Too often, creative concepting, iteration and changes are made with little data. There are sometimes reports from campaign tests or focus groups, but rarely do those reports provide the tactical information that can help creative teams confidently make changes at any level of detail.

The same brilliant idea and message can perform wildly differently on each platform with subtle tactical tweaks to its execution.

The role of AI here is to provide these tactical insights, automate their execution, scale the concept and iterate quickly.

There are a growing number of examples to turn to for anyone looking to assess the potential impact of this approach, and to see how to get started.

Kenvue is one. After nearly a year of not advertising on Meta, Kenvue used AI to help.

First, the marketer scored its creatives to improve adherence to brand requirements and Meta platform best practices. Then, it used AI to analyze key performance drivers in its Benadryl creatives to inform their approach.

The second place where AI is already helping is in scoring content as it is being produced.

Many marketers have found that as they scale the number of assets needed, they have lost a degree of consistency and quality.

With hundreds of agencies and production companies doing work, many assets are created that do not fit brand guidelines, DE&I goals or even basic platform and audience best practices.

AI can help generate scores for each and every asset, so marketers stop putting the wrong content in the wrong places, and wasting ad budgets as a result.

Both of these processes benefit from creative data. All of the insights that analytics teams have can help creative teams get more from AI, which in turn helps creative assets perform better.

Analytics tools can compare sophisticated creative data to a wide range of audience behavior KPIs such as media metrics including CPMs, engagement and view-through, brand KPIs comprising brand lift, recall and favorability, and even offline sales and other measurement tools encompassing MMM models.

In doing so, they can generate insights which can be translated into data-driven prompts, leading to more performant AI outcomes.

Companies that prioritize an AI-based creative performance infrastructure will get much stronger, more actionable signals.

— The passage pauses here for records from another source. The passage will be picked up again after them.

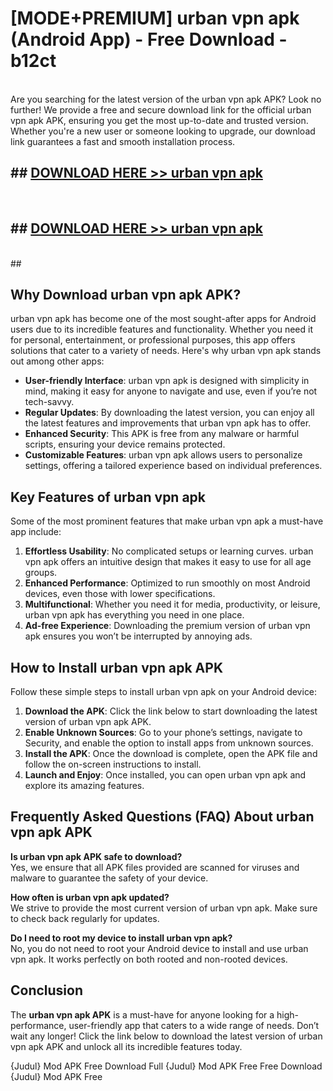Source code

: # [MODE+PREMIUM] urban vpn apk (Android App) - Free Download - b12ct <br>
<br>
Are you searching for the latest version of the urban vpn apk APK? Look no further! We provide a free and secure download link for the official urban vpn apk APK, ensuring you get the most up-to-date and trusted version. Whether you're a new user or someone looking to upgrade, our download link guarantees a fast and smooth installation process.


## ##  [DOWNLOAD HERE >> urban vpn apk](http://freeplayer.one?title=urban_vpn_apk&ref=git)
  <br>

##  ## [DOWNLOAD HERE >> urban vpn apk](http://freeplayer.one?title=urban_vpn_apk&ref=git)
  <br>
  ##



## Why Download urban vpn apk APK?

urban vpn apk has become one of the most sought-after apps for Android users due to its incredible features and functionality. Whether you need it for personal, entertainment, or professional purposes, this app offers solutions that cater to a variety of needs. Here's why urban vpn apk stands out among other apps:

- **User-friendly Interface**: urban vpn apk is designed with simplicity in mind, making it easy for anyone to navigate and use, even if you’re not tech-savvy.
- **Regular Updates**: By downloading the latest version, you can enjoy all the latest features and improvements that urban vpn apk has to offer.
- **Enhanced Security**: This APK is free from any malware or harmful scripts, ensuring your device remains protected.
- **Customizable Features**: urban vpn apk allows users to personalize settings, offering a tailored experience based on individual preferences.

## Key Features of urban vpn apk

Some of the most prominent features that make urban vpn apk a must-have app include:

1. **Effortless Usability**: No complicated setups or learning curves. urban vpn apk offers an intuitive design that makes it easy to use for all age groups.
2. **Enhanced Performance**: Optimized to run smoothly on most Android devices, even those with lower specifications.
3. **Multifunctional**: Whether you need it for media, productivity, or leisure, urban vpn apk has everything you need in one place.
4. **Ad-free Experience**: Downloading the premium version of urban vpn apk ensures you won’t be interrupted by annoying ads.

## How to Install urban vpn apk APK

Follow these simple steps to install urban vpn apk on your Android device:

1. **Download the APK**: Click the link below to start downloading the latest version of urban vpn apk APK.
2. **Enable Unknown Sources**: Go to your phone’s settings, navigate to Security, and enable the option to install apps from unknown sources.
3. **Install the APK**: Once the download is complete, open the APK file and follow the on-screen instructions to install.
4. **Launch and Enjoy**: Once installed, you can open urban vpn apk and explore its amazing features.

## Frequently Asked Questions (FAQ) About urban vpn apk APK

**Is urban vpn apk APK safe to download?**  
Yes, we ensure that all APK files provided are scanned for viruses and malware to guarantee the safety of your device.

**How often is urban vpn apk updated?**  
We strive to provide the most current version of urban vpn apk. Make sure to check back regularly for updates.

**Do I need to root my device to install urban vpn apk?**  
No, you do not need to root your Android device to install and use urban vpn apk. It works perfectly on both rooted and non-rooted devices.

## Conclusion

The **urban vpn apk APK** is a must-have for anyone looking for a high-performance, user-friendly app that caters to a wide range of needs. Don’t wait any longer! Click the link below to download the latest version of urban vpn apk APK and unlock all its incredible features today.

{Judul} Mod APK Free
Download Full {Judul} Mod APK Free
Free Download {Judul} Mod APK Free

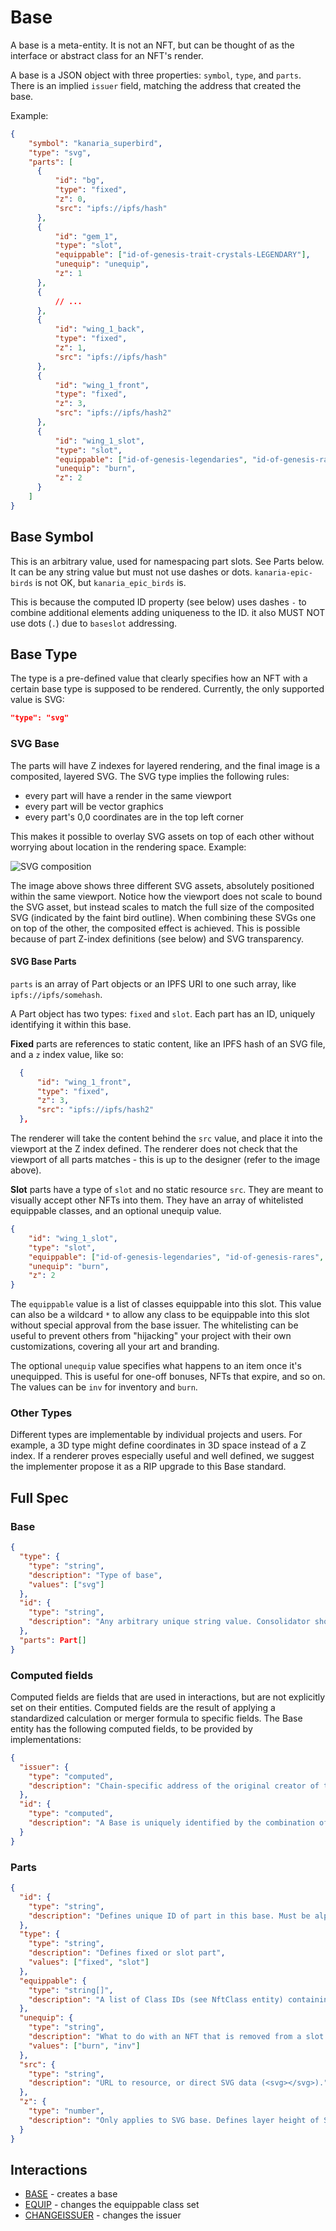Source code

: # Base

A base is a meta-entity. It is not an NFT, but can be thought of as the interface or abstract class
for an NFT's render.

A base is a JSON object with three properties: `symbol`, `type`, and `parts`. There is an implied
`issuer` field, matching the address that created the base.

Example:

```json
{
    "symbol": "kanaria_superbird",
    "type": "svg",
    "parts": [
      {
          "id": "bg",
          "type": "fixed",
          "z": 0,
          "src": "ipfs://ipfs/hash"
      },
      {
          "id": "gem_1",
          "type": "slot",
          "equippable": ["id-of-genesis-trait-crystals-LEGENDARY"],
          "unequip": "unequip",
          "z": 1
      },
      {
          // ...
      },
      {
          "id": "wing_1_back",
          "type": "fixed",
          "z": 1,
          "src": "ipfs://ipfs/hash"
      },
      {
          "id": "wing_1_front",
          "type": "fixed",
          "z": 3,
          "src": "ipfs://ipfs/hash2"
      },
      {
          "id": "wing_1_slot",
          "type": "slot",
          "equippable": ["id-of-genesis-legendaries", "id-of-genesis-rares", "id-of-genesis-epics", ...],
          "unequip": "burn",
          "z": 2
      }
    ]
}
```

## Base Symbol

This is an arbitrary value, used for namespacing part slots. See Parts below. It can be any string
value but must not use dashes or dots. `kanaria-epic-birds` is not OK, but `kanaria_epic_birds` is.

This is because the computed ID property (see below) uses dashes `-` to combine additional elements
adding uniqueness to the ID. it also MUST NOT use dots (`.`) due to `baseslot` addressing.

## Base Type

The type is a pre-defined value that clearly specifies how an NFT with a certain base type is
supposed to be rendered. Currently, the only supported value is SVG:

```json
"type": "svg"
```

### SVG Base

The parts will have Z indexes for layered rendering, and the final image is a composited, layered
SVG. The SVG type implies the following rules:

- every part will have a render in the same viewport
- every part will be vector graphics
- every part's 0,0 coordinates are in the top left corner

This makes it possible to overlay SVG assets on top of each other without worrying about location in
the rendering space. Example:

![SVG composition](../images/svg_composition.png)

The image above shows three different SVG assets, absolutely positioned within the same viewport.
Notice how the viewport does not scale to bound the SVG asset, but instead scales to match the full
size of the composited SVG (indicated by the faint bird outline). When combining these SVGs one on
top of the other, the composited effect is achieved. This is possible because of part Z-index
definitions (see below) and SVG transparency.

#### SVG Base Parts

`parts` is an array of Part objects or an IPFS URI to one such array, like `ipfs://ipfs/somehash`.

A Part object has two types: `fixed` and `slot`. Each part has an ID, uniquely identifying it within
this base.

**Fixed** parts are references to static content, like an IPFS hash of an SVG file, and a `z` index
value, like so:

```json
  {
      "id": "wing_1_front",
      "type": "fixed",
      "z": 3,
      "src": "ipfs://ipfs/hash2"
  },
```

The renderer will take the content behind the `src` value, and place it into the viewport at the Z
index defined. The renderer does not check that the viewport of all parts matches - this is up to
the designer (refer to the image above).

**Slot** parts have a type of `slot` and no static resource `src`. They are meant to visually accept
other NFTs into them. They have an array of whitelisted equippable classes, and an optional unequip
value.

```json
{
    "id": "wing_1_slot",
    "type": "slot",
    "equippable": ["id-of-genesis-legendaries", "id-of-genesis-rares", "id-of-genesis-epics", ...],
    "unequip": "burn",
    "z": 2
}
```

The `equippable` value is a list of classes equippable into this slot. This value can also be a
wildcard `*` to allow any class to be equippable into this slot without special approval from the
base issuer. The whitelisting can be useful to prevent others from "hijacking" your project with
their own customizations, covering all your art and branding.

The optional `unequip` value specifies what happens to an item once it's unequipped. This is useful
for one-off bonuses, NFTs that expire, and so on. The values can be `inv` for inventory and `burn`.

### Other Types

Different types are implementable by individual projects and users. For example, a 3D type might
define coordinates in 3D space instead of a Z index. If a renderer proves especially useful and well
defined, we suggest the implementer propose it as a RIP upgrade to this Base standard.

## Full Spec

### Base

```json
{
  "type": {
    "type": "string",
    "description": "Type of base",
    "values": ["svg"]
  },
  "id": {
    "type": "string",
    "description": "Any arbitrary unique string value. Consolidator should throw errors on duplicate IDs."
  },
  "parts": Part[]
}
```

### Computed fields

Computed fields are fields that are used in interactions, but are not explicitly set on their
entities. Computed fields are the result of applying a standardized calculation or merger formula to
specific fields. The Base entity has the following computed fields, to be provided by
implementations:

```json
{
  "issuer": {
    "type": "computed",
    "description": "Chain-specific address of the original creator of the Base, or address of new issuer if issuer was changed with the CHANGEISSUER interaction."
  },
  "id": {
    "type": "computed",
    "description": "A Base is uniquely identified by the combination of the word `base`, its minting block number, and user provided symbol during Base creation, glued by dashes `-`, e.g. base-4477293-kanaria_superbird."
  }
}
```

### Parts

```json
{
  "id": {
    "type": "string",
    "description": "Defines unique ID of part in this base. Must be alphanumeric, no dots or dashes."
  },
  "type": {
    "type": "string",
    "description": "Defines fixed or slot part",
    "values": ["fixed", "slot"]
  },
  "equippable": {
    "type": "string[]",
    "description": "A list of Class IDs (see NftClass entity) containing NFTs equippable into slots of this base. Starter (default) value is an array with a single, empty string."
  },
  "unequip": {
    "type": "string",
    "description": "What to do with an NFT that is removed from a slot. `burn` destroys the NFT (see CONSUME for effects), and `inv` just empties the slot.",
    "values": ["burn", "inv"]
  },
  "src": {
    "type": "string",
    "description": "URL to resource, or direct SVG data (<svg></svg>)."
  },
  "z": {
    "type": "number",
    "description": "Only applies to SVG base. Defines layer height of SVG element."
  }
}
```

## Interactions

- [BASE](../interactions/base.md) - creates a base
- [EQUIP](../interactions/equip.md) - changes the equippable class set
- [CHANGEISSUER](../interactions/changeissuer.md) - changes the issuer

Knowing what details within a creative drive performance – such as how the product is presented, presence of talent, music, text, emotion and color – can help teams understand more about the audience, where to place the ad and how to change the creative to resonate more.

Learning from each other
To connect the dots and increase ROI next year, analytics and creative teams will need to work more closely together.

Creative accounts for the majority of a campaign’s performance (60 percent). Integrating AI-based creative data throughout the content supply chain increases marketing efficiency and performance.

Collaboration does not need to be complicated, but teams do need to commit to the process.

Ideally, a central stakeholder is designated to facilitate more interaction and sharing between teams.

A good start is to create a small “center of excellence” that includes leaders from the brand, analytics, creative and media teams to discuss how AI could inform different processes in the form of insights, automation and scale.

Discussion and exploration will uncover many opportunities.

For example, analytics teams have AI-supported insights that creative teams are not getting access to, while creative teams might have design processes that are heavily manual that could be automated with AI.

Ideally, the team shares a single performance goal to encourage testing and process improvements.

IT IS CLEAR that AI can be valuable individually for both creative and analytics.

What we now need to embrace is how AI can also bring creative and analytics closer together.

Alex Collmer is CEO of VidMob, New York.